La seconde partie de la difficulté de l’objectif chiffré est qu’il commence à y avoir une croissance avant la réduction. Ce phénomène s’appelle le pic, et personne ne sait quel est le pic que l’on s’autorise.

A Bali, on s’est donc tout de même mis d’accord pour dire que l’on allait négocier… Le mandat de Bali est relativement précis et autorise la négociation.

Quel est le poids de la France sur la scène internationale en matière environnementale ?

A Bali, la France avait une position assez forte avec le succès du Grenelle. L’impact du Grenelle est beaucoup plus important que l’on pourrait le penser en France. Je me souviens avoir vu le « Jakarta news » qui parlait du Grenelle français dans ses premières pages.

On attendait donc la France et les positions françaises et sur ce point, on a guère été déçu puisque c’est la France, juste avant l’Allemagne, qui a signifié aux Etats-Unis qu’elle ne se rendrait pas à ses réunions s’ils ne faisaient aucun effort. Cet avertissement sur cette position a été utile car il nous a permis d’avancer.

Par ailleurs, beaucoup de diplomates présents avaient étudié dans le détail le discours du président Nicolas Sarkozy, et cela m’avait frappé.
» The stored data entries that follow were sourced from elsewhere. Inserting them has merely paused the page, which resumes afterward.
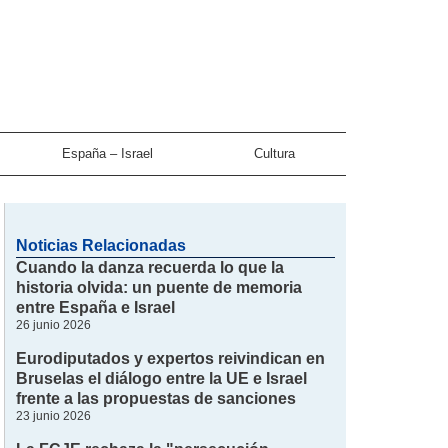
España – Israel
Cultura
Noticias Relacionadas
Cuando la danza recuerda lo que la
historia olvida: un puente de memoria
entre España e Israel
26 junio 2026
Eurodiputados y expertos reivindican en
Bruselas el diálogo entre la UE e Israel
frente a las propuestas de sanciones
23 junio 2026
Une partie des diplomates les plus militants considéraient qu’après le départ de Tony Blair et le relatif échec de Heiligendamm, la France et Nicolas Sarkozy pouvait représenter le nouveau leader pour les affaires du climat.
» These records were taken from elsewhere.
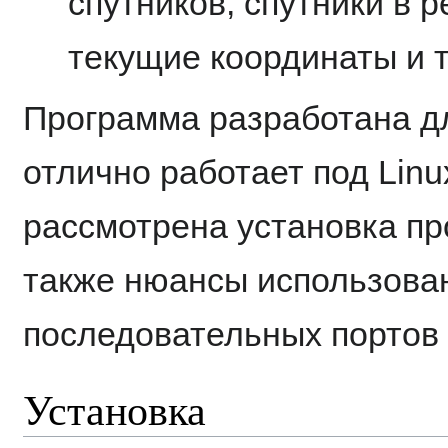
спутников, спутники в 
текущие координаты и т
Программа разработана д
отлично работает под Linu
рассмотрена установка про
также нюансы использован
последовательных портов
Установка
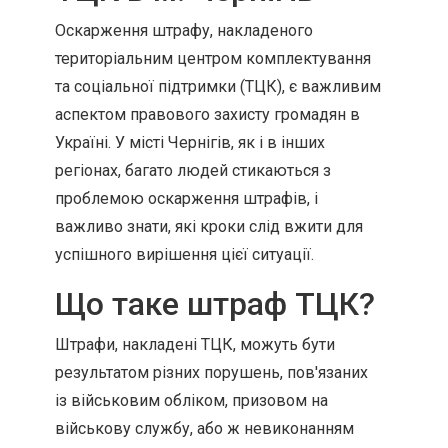
Оскарження штрафу, накладеного
територіальним центром комплектування
та соціальної підтримки (ТЦК), є важливим
аспектом правового захисту громадян в
Україні. У місті Чернігів, як і в інших
регіонах, багато людей стикаються з
проблемою оскарження штрафів, і
важливо знати, які кроки слід вжити для
успішного вирішення цієї ситуації.
Що таке штраф ТЦК?
Штрафи, накладені ТЦК, можуть бути
результатом різних порушень, пов'язаних
із військовим обліком, призовом на
військову службу, або ж невиконанням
La difficulté reste que la France partage sa position avec l’Europe puisque lors de la signature de Kyoto, les pays européens s’étaient mis d’accord de l’appliquer au sein de la bulle européenne. On a l’obligation de soutenir et renforcer la position européenne, et en même temps on cherche à avoir une position française pilote, leader.

Et avec la prochaine présidence européenne ?
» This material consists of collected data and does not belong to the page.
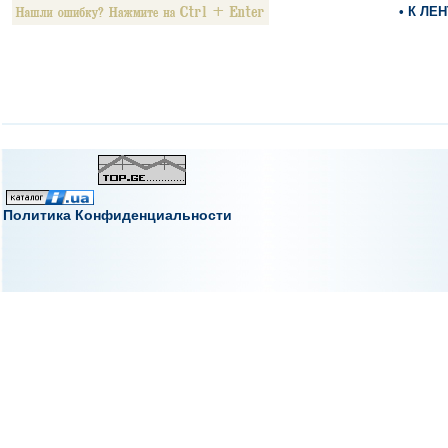
• К ЛЕ
Политика Конфиденциальности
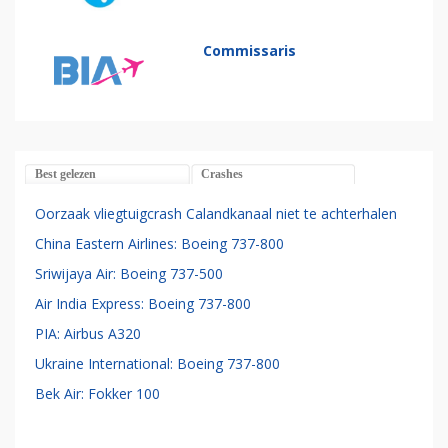
Commissaris
Best gelezen
Crashes
Oorzaak vliegtuigcrash Calandkanaal niet te achterhalen
China Eastern Airlines: Boeing 737-800
Sriwijaya Air: Boeing 737-500
Air India Express: Boeing 737-800
PIA: Airbus A320
Ukraine International: Boeing 737-800
Bek Air: Fokker 100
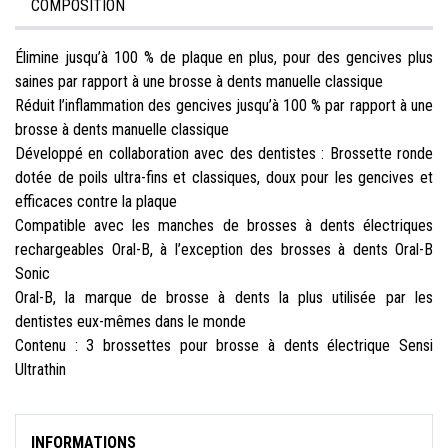
COMPOSITION
Élimine jusqu’à 100 % de plaque en plus, pour des gencives plus
saines par rapport à une brosse à dents manuelle classique
Réduit l’inflammation des gencives jusqu’à 100 % par rapport à une
brosse à dents manuelle classique
Développé en collaboration avec des dentistes : Brossette ronde
dotée de poils ultra-fins et classiques, doux pour les gencives et
efficaces contre la plaque
Compatible avec les manches de brosses à dents électriques
rechargeables Oral-B, à l’exception des brosses à dents Oral-B
Sonic
Oral-B, la marque de brosse à dents la plus utilisée par les
dentistes eux-mêmes dans le monde
Contenu : 3 brossettes pour brosse à dents électrique Sensi
Ultrathin
INFORMATIONS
Le poids de la France sera certainement amplifié pendant la présidence française, et pendant la réunion de Postdam de l’an prochain qui sera le rapport d’étape avant Copenhague.

A-t-on des raisons de rester optimiste sur le climat ?

Oui, dans la mesure où la prise de conscience de la menace ne cesse de s’accroître et le caractère sérieux de la menace ne fait plus de doute.

Cependant, il y a un sentiment de panique qui commence à voir le jour. Il faut donc faire très attention entre le relatif scepticisme de certains pays septentrionaux qui peuvent se dire que s’il fait plus chaud, ce n’est pas si mal, et l’angoisse réelle et presque panique de certains états insulaires.

Aujourd’hui, la montée du niveau de la mer se fera inexorablement entre 0,4 m et 1,4 m, et cela est très concret. En France, par exemple, toutes les cabines de plage devront être remontées.

Cependant, pour nous, la menace la plus grave est l’accélération des phénomènes et leur conjonction avec d’autres phénomènes qui les aggravent. La biodiversité s’atténue ou s’appauvrit et on connaît tous les jours des problèmes d’invasion d’espèces nouvelles, des nouveaux microbes.

D’un point de vue plus personnel, comment avez-vous vécu le fait de vous retrouver à la même table que Jean-Louis Borloo ?

C’était une grande joie. J’estime qu’il a été « magique », son Grenelle a été une réussite extraordinaire. C’est quelqu’un qui a une fibre sociale très importante et dans l’écologie, cela manquait. De plus, il a un énorme respect pour ses interlocuteurs.